本文 =
---------------
今回は本日行われています「鬼の棲みか」
第80期B級1組順位戦/9回戦・一斉対局の中から
注目の「藤井聡太四冠-近藤誠也七段」の模様を
ご紹介させていただきます。。
2手目△8四歩。
上図での持ち駒
▲近藤七段: なし
△藤井四冠: なし
本局の先手は近藤七段。
その初手は角道を開く▲7六歩から。。
対します、藤井四冠は2手目に飛車先を突く
△8四歩と返し、対局はスタート。。
早々と居飛車を明示し
戦型の選択権を先手に委ねた神童に対して
近藤七段の意向が明かされる、次の3手目は。。
3手目▲2六歩。
上図での持ち駒
▲近藤七段: なし
△藤井四冠: なし
近藤七段はほんの1分の少考で
3手目▲2六歩として「角換わり」を指向しました。。
9手目▲8八銀。
上図での持ち駒
▲近藤七段: なし
△藤井四冠: なし
藤井四冠ももちろん「角換わり」に異存はなく
そのまま定跡手順の進行となり、迎えた上図の局面で
近藤七段は銀を6筋には絞らず、8筋に開いて構えて
後手からの角交換を注文しました。。
---------------
提供データ =
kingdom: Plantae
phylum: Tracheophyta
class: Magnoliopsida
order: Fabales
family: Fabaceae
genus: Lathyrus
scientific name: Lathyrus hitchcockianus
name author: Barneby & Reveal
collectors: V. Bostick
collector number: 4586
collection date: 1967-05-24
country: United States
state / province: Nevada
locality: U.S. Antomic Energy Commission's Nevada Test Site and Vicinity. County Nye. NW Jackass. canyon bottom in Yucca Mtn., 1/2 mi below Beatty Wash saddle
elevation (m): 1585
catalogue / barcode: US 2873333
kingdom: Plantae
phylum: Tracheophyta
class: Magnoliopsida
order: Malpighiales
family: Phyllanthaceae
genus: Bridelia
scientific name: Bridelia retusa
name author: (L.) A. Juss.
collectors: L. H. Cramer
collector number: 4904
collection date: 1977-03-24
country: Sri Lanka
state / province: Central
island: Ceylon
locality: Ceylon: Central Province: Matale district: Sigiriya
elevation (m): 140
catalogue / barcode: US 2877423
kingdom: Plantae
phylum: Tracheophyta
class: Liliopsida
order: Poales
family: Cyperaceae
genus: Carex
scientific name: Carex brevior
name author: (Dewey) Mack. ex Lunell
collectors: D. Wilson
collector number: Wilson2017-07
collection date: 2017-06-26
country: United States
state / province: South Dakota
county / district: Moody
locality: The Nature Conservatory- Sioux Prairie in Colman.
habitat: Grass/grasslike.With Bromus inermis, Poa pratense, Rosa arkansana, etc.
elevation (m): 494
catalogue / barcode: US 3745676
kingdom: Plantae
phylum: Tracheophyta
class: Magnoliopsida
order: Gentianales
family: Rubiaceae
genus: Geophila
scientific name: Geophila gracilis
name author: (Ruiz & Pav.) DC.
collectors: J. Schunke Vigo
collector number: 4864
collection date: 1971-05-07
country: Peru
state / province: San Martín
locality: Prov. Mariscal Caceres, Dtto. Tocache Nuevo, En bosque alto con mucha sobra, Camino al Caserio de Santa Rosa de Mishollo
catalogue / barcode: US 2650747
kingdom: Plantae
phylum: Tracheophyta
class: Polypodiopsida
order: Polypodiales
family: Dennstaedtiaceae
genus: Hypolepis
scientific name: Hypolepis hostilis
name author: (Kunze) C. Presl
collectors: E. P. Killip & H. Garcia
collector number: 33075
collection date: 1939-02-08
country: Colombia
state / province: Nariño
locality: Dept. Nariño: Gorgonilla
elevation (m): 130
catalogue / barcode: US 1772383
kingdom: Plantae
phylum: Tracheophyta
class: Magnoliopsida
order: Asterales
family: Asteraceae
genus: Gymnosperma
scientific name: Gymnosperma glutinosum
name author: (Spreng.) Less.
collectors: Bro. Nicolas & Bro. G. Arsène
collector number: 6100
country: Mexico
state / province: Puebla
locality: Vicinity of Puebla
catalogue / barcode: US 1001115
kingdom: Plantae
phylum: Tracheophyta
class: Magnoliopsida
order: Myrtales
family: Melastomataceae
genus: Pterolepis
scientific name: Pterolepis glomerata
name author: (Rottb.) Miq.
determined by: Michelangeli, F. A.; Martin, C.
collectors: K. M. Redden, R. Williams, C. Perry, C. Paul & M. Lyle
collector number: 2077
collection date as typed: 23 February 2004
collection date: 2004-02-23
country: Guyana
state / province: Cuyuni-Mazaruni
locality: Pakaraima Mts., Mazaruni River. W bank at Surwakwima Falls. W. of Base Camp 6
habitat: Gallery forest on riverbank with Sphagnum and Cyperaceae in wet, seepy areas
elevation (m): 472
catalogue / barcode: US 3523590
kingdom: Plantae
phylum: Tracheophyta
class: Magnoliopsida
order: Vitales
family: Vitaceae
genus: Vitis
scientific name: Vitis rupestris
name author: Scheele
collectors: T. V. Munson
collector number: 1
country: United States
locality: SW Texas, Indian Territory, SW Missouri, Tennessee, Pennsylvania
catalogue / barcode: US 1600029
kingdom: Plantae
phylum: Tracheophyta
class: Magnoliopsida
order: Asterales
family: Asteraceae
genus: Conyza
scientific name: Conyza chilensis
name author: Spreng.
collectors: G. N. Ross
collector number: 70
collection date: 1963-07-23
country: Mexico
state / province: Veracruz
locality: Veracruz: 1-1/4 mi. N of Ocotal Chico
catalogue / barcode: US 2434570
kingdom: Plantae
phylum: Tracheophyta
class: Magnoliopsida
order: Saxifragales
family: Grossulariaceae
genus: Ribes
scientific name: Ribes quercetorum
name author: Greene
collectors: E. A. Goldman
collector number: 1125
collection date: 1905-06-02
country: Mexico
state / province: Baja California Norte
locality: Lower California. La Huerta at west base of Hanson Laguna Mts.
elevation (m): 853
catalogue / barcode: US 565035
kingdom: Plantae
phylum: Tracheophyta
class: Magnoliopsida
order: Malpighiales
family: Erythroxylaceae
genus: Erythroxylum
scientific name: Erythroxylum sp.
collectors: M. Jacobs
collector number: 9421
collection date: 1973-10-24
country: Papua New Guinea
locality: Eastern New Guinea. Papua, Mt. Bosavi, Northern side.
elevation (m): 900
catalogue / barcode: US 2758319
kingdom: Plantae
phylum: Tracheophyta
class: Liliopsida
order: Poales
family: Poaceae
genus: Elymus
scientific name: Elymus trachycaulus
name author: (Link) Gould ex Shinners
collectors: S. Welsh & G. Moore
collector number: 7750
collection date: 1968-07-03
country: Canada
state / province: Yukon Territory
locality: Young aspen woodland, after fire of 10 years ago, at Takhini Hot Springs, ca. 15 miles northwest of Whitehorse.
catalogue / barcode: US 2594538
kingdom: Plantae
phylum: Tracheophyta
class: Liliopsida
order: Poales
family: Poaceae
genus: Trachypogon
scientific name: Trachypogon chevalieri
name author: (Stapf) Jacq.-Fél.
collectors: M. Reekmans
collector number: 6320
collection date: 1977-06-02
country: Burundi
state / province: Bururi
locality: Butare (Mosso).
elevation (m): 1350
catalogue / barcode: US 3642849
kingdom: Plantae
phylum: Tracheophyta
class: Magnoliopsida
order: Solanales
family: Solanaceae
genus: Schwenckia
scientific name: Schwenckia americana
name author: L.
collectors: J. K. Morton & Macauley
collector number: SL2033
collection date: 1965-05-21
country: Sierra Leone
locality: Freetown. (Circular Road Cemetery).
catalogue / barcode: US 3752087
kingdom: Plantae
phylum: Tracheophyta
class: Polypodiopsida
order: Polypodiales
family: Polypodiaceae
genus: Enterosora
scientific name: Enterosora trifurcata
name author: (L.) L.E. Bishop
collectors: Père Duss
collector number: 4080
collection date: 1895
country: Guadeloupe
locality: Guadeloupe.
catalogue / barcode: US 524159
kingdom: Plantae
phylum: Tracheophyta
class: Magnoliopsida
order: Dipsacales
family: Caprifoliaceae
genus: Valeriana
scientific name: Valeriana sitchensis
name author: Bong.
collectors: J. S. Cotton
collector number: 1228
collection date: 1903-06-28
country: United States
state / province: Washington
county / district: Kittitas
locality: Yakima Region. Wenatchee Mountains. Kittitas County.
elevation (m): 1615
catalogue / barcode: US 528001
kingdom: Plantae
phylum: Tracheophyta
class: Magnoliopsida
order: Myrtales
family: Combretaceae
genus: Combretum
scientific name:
---------------
練習問題 =
- 1) 本文に出てくる指し手を、それぞれ何手目かとあわせて全部挙げてください。
- 2) 本文を「対します、藤井四冠は2手目に飛車先を突く」の部分から書き出し、「3手目▲2六歩として「角換わり」を指向しました。。」まで来たら止めてください。その際、「少考」を「長考」に入れ替えてください。
- 3) 本文について、次の問いに答えてください。
(a) 取り上げられている対局は、第何期のどの順位戦のものですか。
(b) 本局の先手はだれですか。
(c) 近藤七段は3手目を指すのに、どれくらいの時間考えましたか。

解答 =
- 1)
初手 ▲7六歩
2手目 △8四歩
3手目 ▲2六歩
9手目 ▲8八銀

- 2)
対します、藤井四冠は2手目に飛車先を突く
△8四歩と返し、対局はスタート。。
早々と居飛車を明示し
戦型の選択権を先手に委ねた神童に対して
近藤七段の意向が明かされる、次の3手目は。。
3手目▲2六歩。
上図での持ち駒
▲近藤七段: なし
△藤井四冠: なし
近藤七段はほんの1分の長考で
3手目▲2六歩として「角換わり」を指向しました。。

- 3)
(a) 第80期B級1組順位戦(9回戦)
(b) 近藤七段
(c) ほんの1分